** begin **
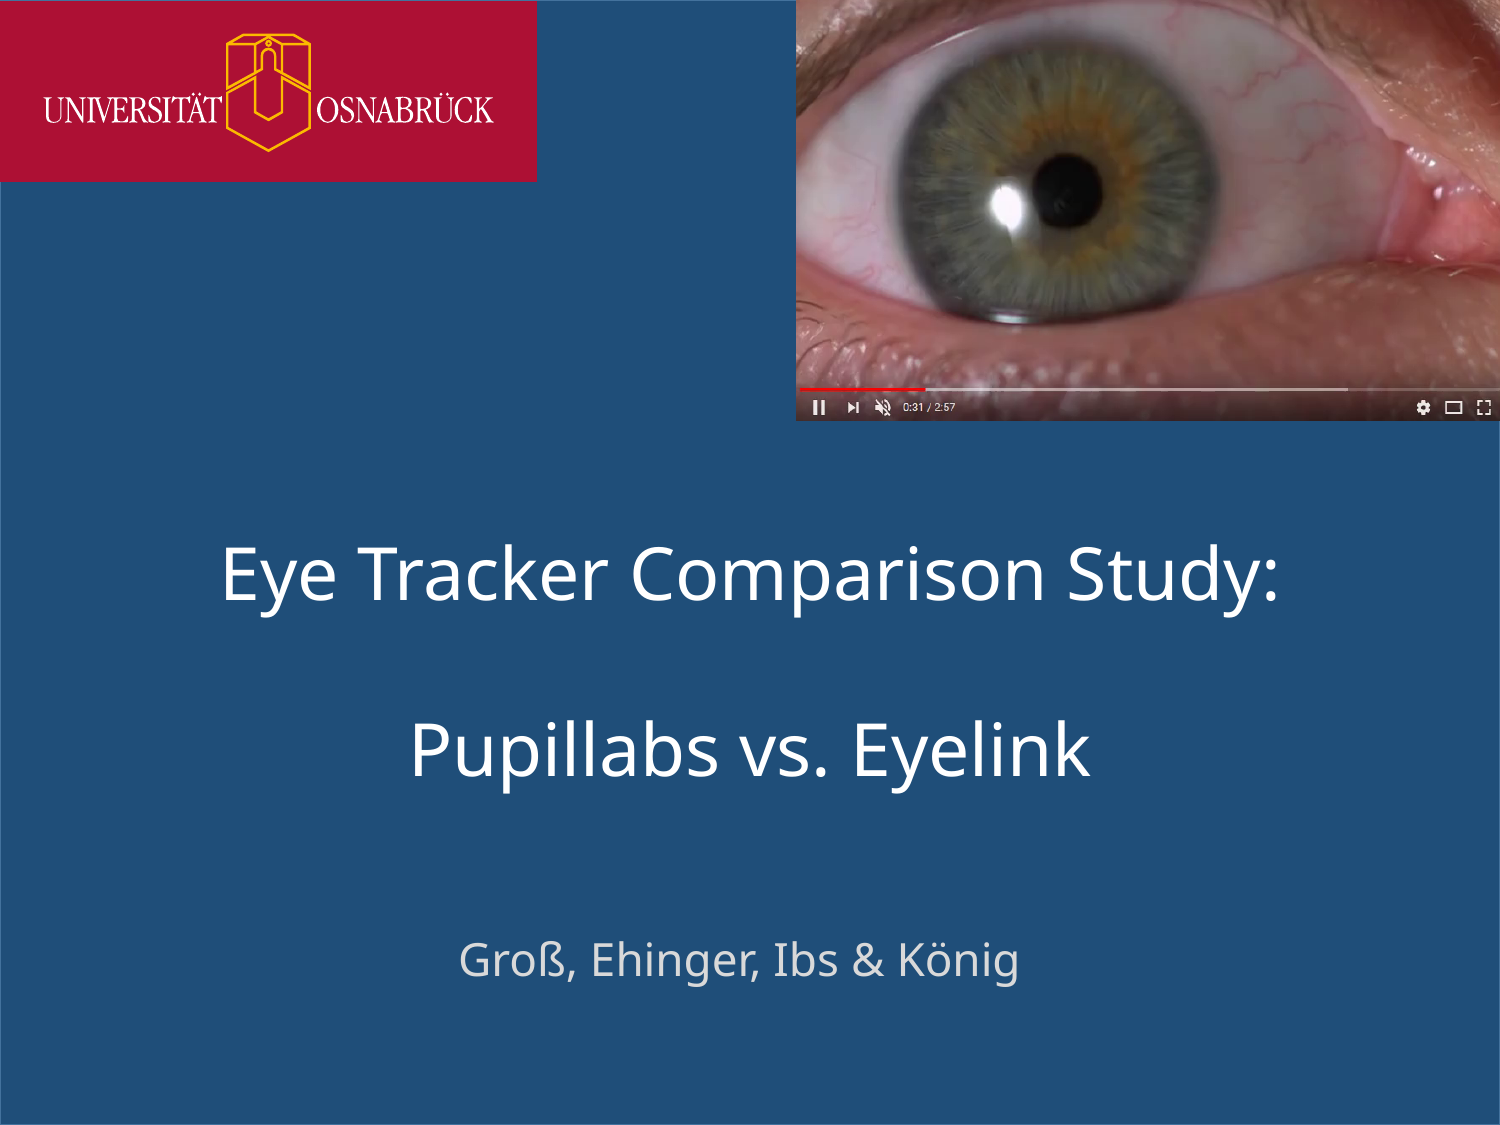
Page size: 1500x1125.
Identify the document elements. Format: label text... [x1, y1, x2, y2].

title Eye Tracker Comparison Study: Pupillabs vs. Eyelink [131, 406, 1369, 799]
subtitle Groß, Ehinger, Ibs & König [177, 923, 1303, 1125]
text_box [796, 0, 1500, 422]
** end **
### Prompt
Reproduce each line of the entries above verbatim, leaving out the pictures.

### Written response
Page size: 1500x1125.
Identify the document elements. Format: label text... [x1, y1, x2, y2].

title Eye Tracker Comparison Study: Pupillabs vs. Eyelink [131, 406, 1369, 799]
subtitle Groß, Ehinger, Ibs & König [177, 923, 1303, 1125]
text_box [796, 0, 1500, 422]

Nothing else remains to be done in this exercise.